Perfume Review: MoslBuddJewChristHinDao, A Unifaith Fragrance by Elternhaus
Everything about MoslBuddJewChristHinDao, “A Unifaith Fragrance” by Elternhaus rubs me the wrong way, the cumbersome, awkward name, the affected, precious concept, the price. According to Elternhaus (“a family of unruly children”, which doesn’t make fashion but transports “an attitude to textiles and other carriers of thought via text”),
“As an object, the perfume’s effect is multilayered…cosmically, aesthetically and sensually. It’s directed against limited partisan political and religious thinking, which always produces violence. For this reason, the Elternhaus perfume object may be understood politically, but if it had to be categorized, it would be, at the most, cosmopolitan.”

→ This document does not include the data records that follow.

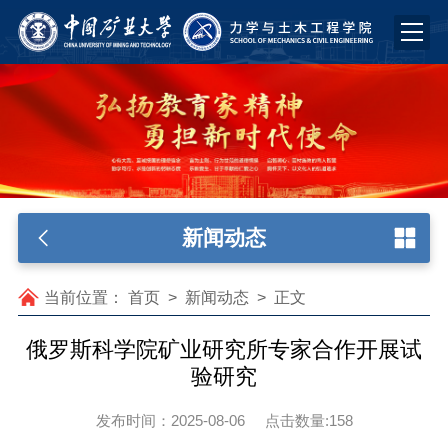
新闻动态
当前位置：
首页
>
新闻动态
>
正文
俄罗斯科学院矿业研究所专家合作开展试
验研究
发布时间：2025-08-06
点击数量:
158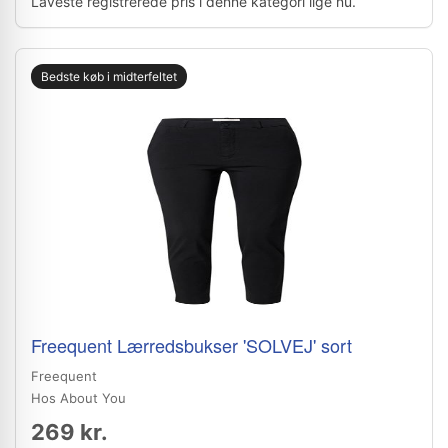
Laveste registrerede pris i denne kategori lige nu.
Bedste køb i midterfeltet
Freequent Lærredsbukser 'SOLVEJ' sort
Freequent
Hos About You
269 kr.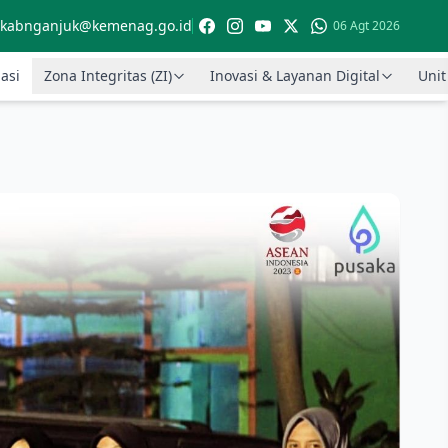
kabnganjuk@kemenag.go.id
06 Agt 2026
asi
Zona Integritas (ZI)
Inovasi & Layanan Digital
Unit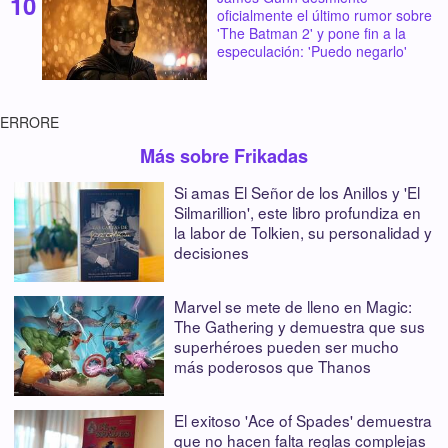
oficialmente el último rumor sobre
'The Batman 2' y pone fin a la
especulación: 'Puedo negarlo'
ERRORE
Más sobre Frikadas
Si amas El Señor de los Anillos y 'El
Silmarillion', este libro profundiza en
la labor de Tolkien, su personalidad y
decisiones
Marvel se mete de lleno en Magic:
The Gathering y demuestra que sus
superhéroes pueden ser mucho
más poderosos que Thanos
El exitoso 'Ace of Spades' demuestra
que no hacen falta reglas complejas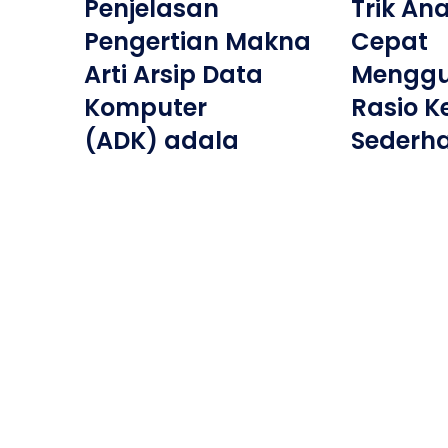
Penjelasan
Trik An
Pengertian Makna
Cepat
Arti Arsip Data
Mengg
Komputer
Rasio 
(ADK) adala
Sederh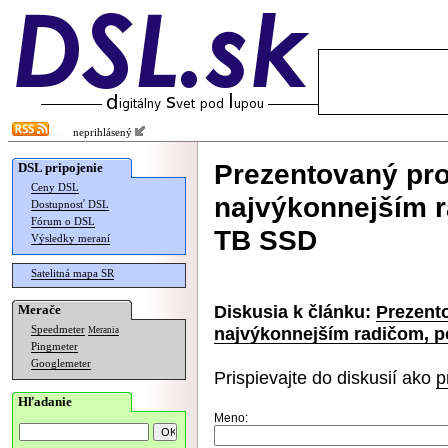
neprihlásený
Prezentovaný pr
DSL pripojenie
Ceny DSL
najvýkonnejším 
Dostupnosť DSL
Fórum o DSL
TB SSD
Výsledky meraní
Satelitná mapa SR
Diskusia k článku:
Prezent
Merače
najvýkonnejším radičom, 
Speedmeter
Merania
Pingmeter
Googlemeter
Prispievajte do diskusií ako
p
Hľadanie
Meno: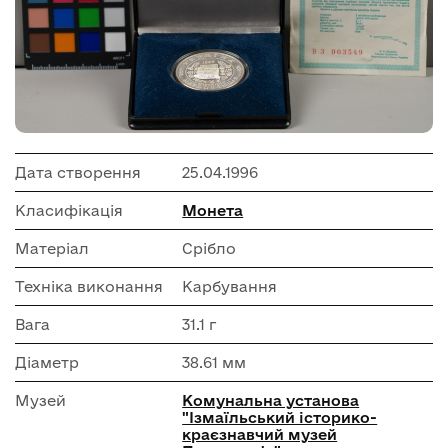
Дата створення
25.04.1996
Класифікація
Монета
Матеріал
Срібло
Техніка виконання
Карбування
Вага
31.1 г
Діаметр
38.61 мм
Музей
Комунальна установа
"Ізмаїльський історико-
краєзнавчий музей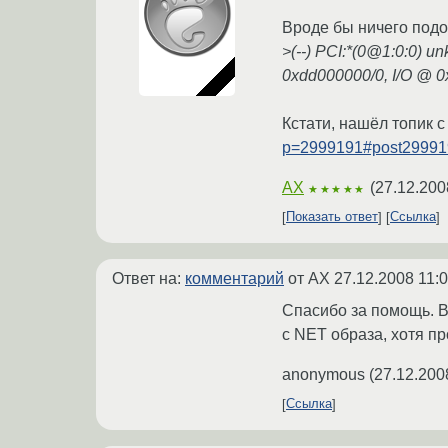
Вроде бы ничего подо
>(--) PCI:*(0@1:0:0) 
0xdd000000/0, I/O @ 
Кстати, нашёл топик 
p=2999191#post29991
AX
(
27.12.200
★★★★★
Показать ответ
Ссылка
Ответ на:
комментарий
от AX
27.12.2008 11:
Спасибо за помощь. В
с NET образа, хотя пр
anonymous
(
27.12.200
Ссылка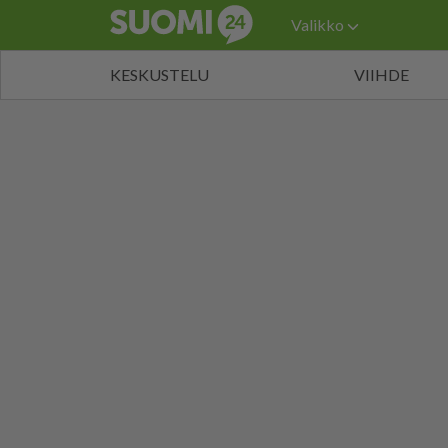
Valikko
KESKUSTELU
VIIHDE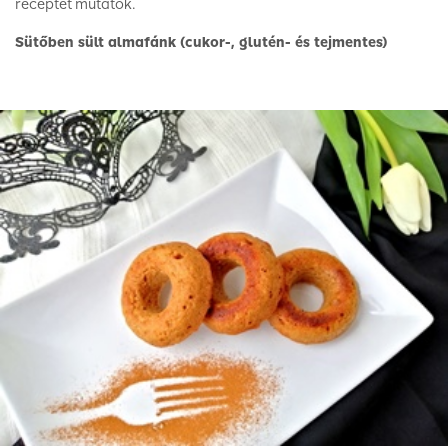
receptet mutatok.
Sütőben sült almafánk (cukor-, glutén- és tejmentes)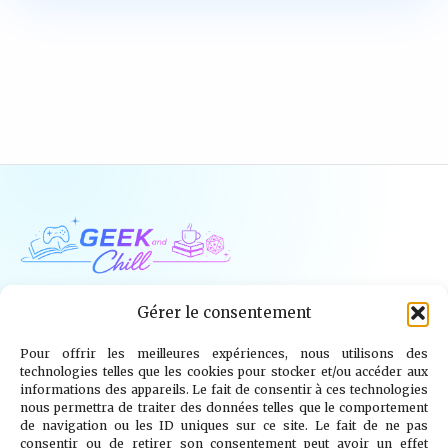
Geek and Chill
Gérer le consentement
Pour offrir les meilleures expériences, nous utilisons des
Jeux Vidéo
Tech
Tabletop
Livres
technologies telles que les cookies pour stocker et/ou accéder aux
informations des appareils. Le fait de consentir à ces technologies
Mangas / BD
TV
Goodies
Kids
nous permettra de traiter des données telles que le comportement
de navigation ou les ID uniques sur ce site. Le fait de ne pas
consentir ou de retirer son consentement peut avoir un effet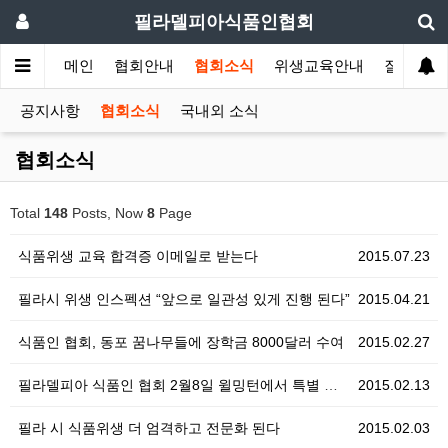
필라델피아식품인협회
메인
협회안내
협회소식
위생교육안내
질의답변
공지사항
협회소식
국내외 소식
협회소식
Total
148
Posts, Now
8
Page
식품위생 교육 합격증 이메일로 받는다
2015.07.23
필라시 위생 인스펙션 “앞으로 일관성 있게 진행 된다”
2015.04.21
식품인 협회, 동포 꿈나무들에 장학금 8000달러 수여
2015.02.27
필라델피아 식품인 협회 2월8일 윌밍턴에서 특별 교육 …
2015.02.13
필라 시 식품위생 더 엄격하고 전문화 된다
2015.02.03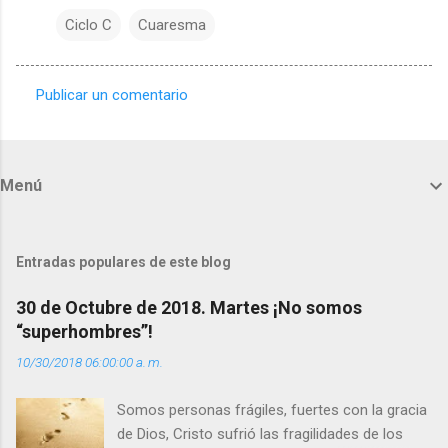
Ciclo C
Cuaresma
Publicar un comentario
C
o
m
Menú
e
n
t
Entradas populares de este blog
a
30 de Octubre de 2018. Martes ¡No somos
r
“superhombres”!
i
10/30/2018 06:00:00 a. m.
o
s
Somos personas frágiles, fuertes con la gracia
de Dios, Cristo sufrió las fragilidades de los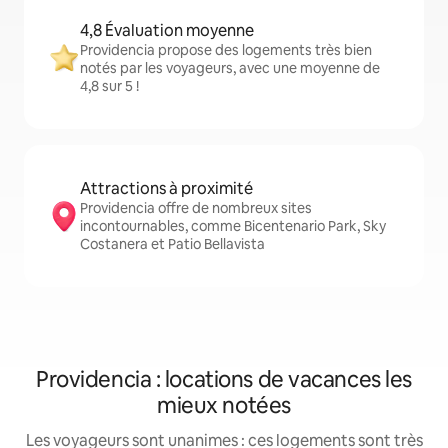
4,8 Évaluation moyenne
Providencia propose des logements très bien
notés par les voyageurs, avec une moyenne de
4,8 sur 5 !
Attractions à proximité
Providencia offre de nombreux sites
incontournables, comme Bicentenario Park, Sky
Costanera et Patio Bellavista
Providencia : locations de vacances les
mieux notées
Les voyageurs sont unanimes : ces logements sont très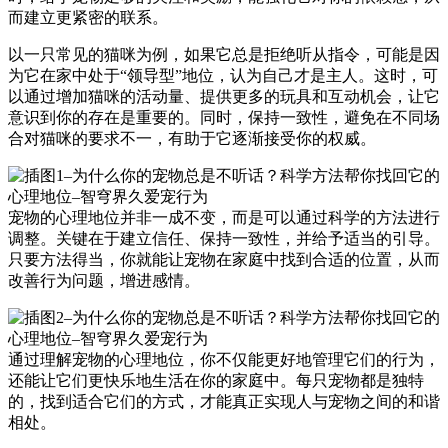
而建立更紧密的联系。
以一只常见的猫咪为例，如果它总是拒绝听从指令，可能是因
为它在家中处于“领导型”地位，认为自己才是主人。这时，可
以通过增加猫咪的活动量、提供更多的玩具和互动机会，让它
意识到你的存在是重要的。同时，保持一致性，避免在不同场
合对猫咪的要求不一，有助于它逐渐接受你的权威。
宠物的心理地位并非一成不变，而是可以通过科学的方法进行
调整。关键在于建立信任、保持一致性，并给予适当的引导。
只要方法得当，你就能让宠物在家庭中找到合适的位置，从而
改善行为问题，增进感情。
通过理解宠物的心理地位，你不仅能更好地管理它们的行为，
还能让它们更快乐地生活在你的家庭中。每只宠物都是独特
的，找到适合它们的方式，才能真正实现人与宠物之间的和谐
相处。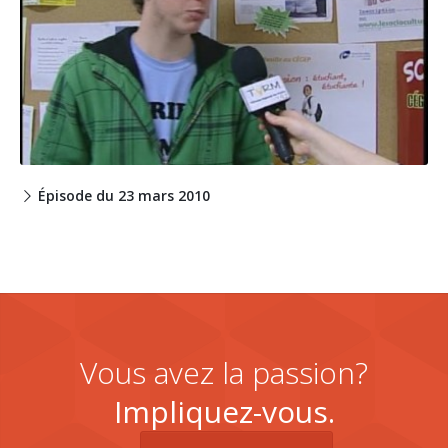
Épisode du 23 mars 2010
Vous avez la passion?
Impliquez-vous.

The description very carefully omits to point out how exactly Elternhaus means to fight “limited partisan political and religious thinking” with their perfume. Does it make the world a better place just by the very fact of its existence? Should it be made morally obligatory for those at the wheel of power to wear it? Should the airplanes spray MoslBudd on the many war areas of our troubled little planet? If we all shell out $300 and start wearing this, would there finally be peace on Earth? And how about those unable to pay $300 for the honor of wearing this perfume? Is it not rather ironic that such a socially-politically-religiously-conscious scent, a scent so laden with deep, benevolent meaning, has such a hefty price? Is a significant part of the profits going to be devoted to some sort of REAL peacekeeping effort, to some actual anti-violent action, to the building of universal tolerance of all towards all? Because if not, this is no more (and no less) than just another fragrance.
And that brings me to perhaps the most important question…what about this particular scent is so special, so miraculously wonderful that it makes it such an effective (non/anti)weapon against the evils of limited thinking? The answer, I am afraid, is…nothing. MoslBuddJewChristHinDao is a pleasant enough, slightly spicy woody-incensey fragrance that adds nothing new to the genre. It starts with rich, peppery incense and an enjoyably salty-savory note reminiscent of dill pickle marinade. The woody accord, rather similar to that in Donna Karan Wenge, grows stronger and is soon joined by an ambery, subtly incense-like, delicately floral note that I believe is labdanum. In fact, if you took Wenge, layered it with Labdanum and added some pickle juice, the result would be your very own ScentThatWillSaveTheWorld. MoslBudd is nice but not nearly nice enough to justify the ambitious premise and the grand price.
Perhaps, I am just a slave of my limited thinking. Perhaps I put words into the mouths of Elterhaus “family” and, with their mission statement, they really mean nothing more than the good old Beauty Will Save The World proclamation. A perfume IS after all a piece of beauty, an art object, and as such does make this miserable Universe a little more bearable. But if so, other perfumes have been doing it for ages. A beautiful Guerlain scent, or, to take a more modern example, a gorgeous Lutens one, would have the same “multilayered effect” and be as cosmopolitan. The difference is that a Guerlain creation, even as or more expensive than MoslBudd, professes to be nothing more than a beautiful scent that might put the wearer into a pleasurable sort of reverie and perhaps into a better mood. The Sous le Vents and the Farnesianas and the Fumerie Turques of this world know their limitations. They are not “directed” against anything, they don’t promise to stop violence, to break barriers and to build universal tolerance. But they are beautiful, intriguing and they smell nice. Nothing less and nothing more.
MoslBuddJewChristHinDao is available at Luckyscent, $300 for 50ml. The image is from Luckyscent.com.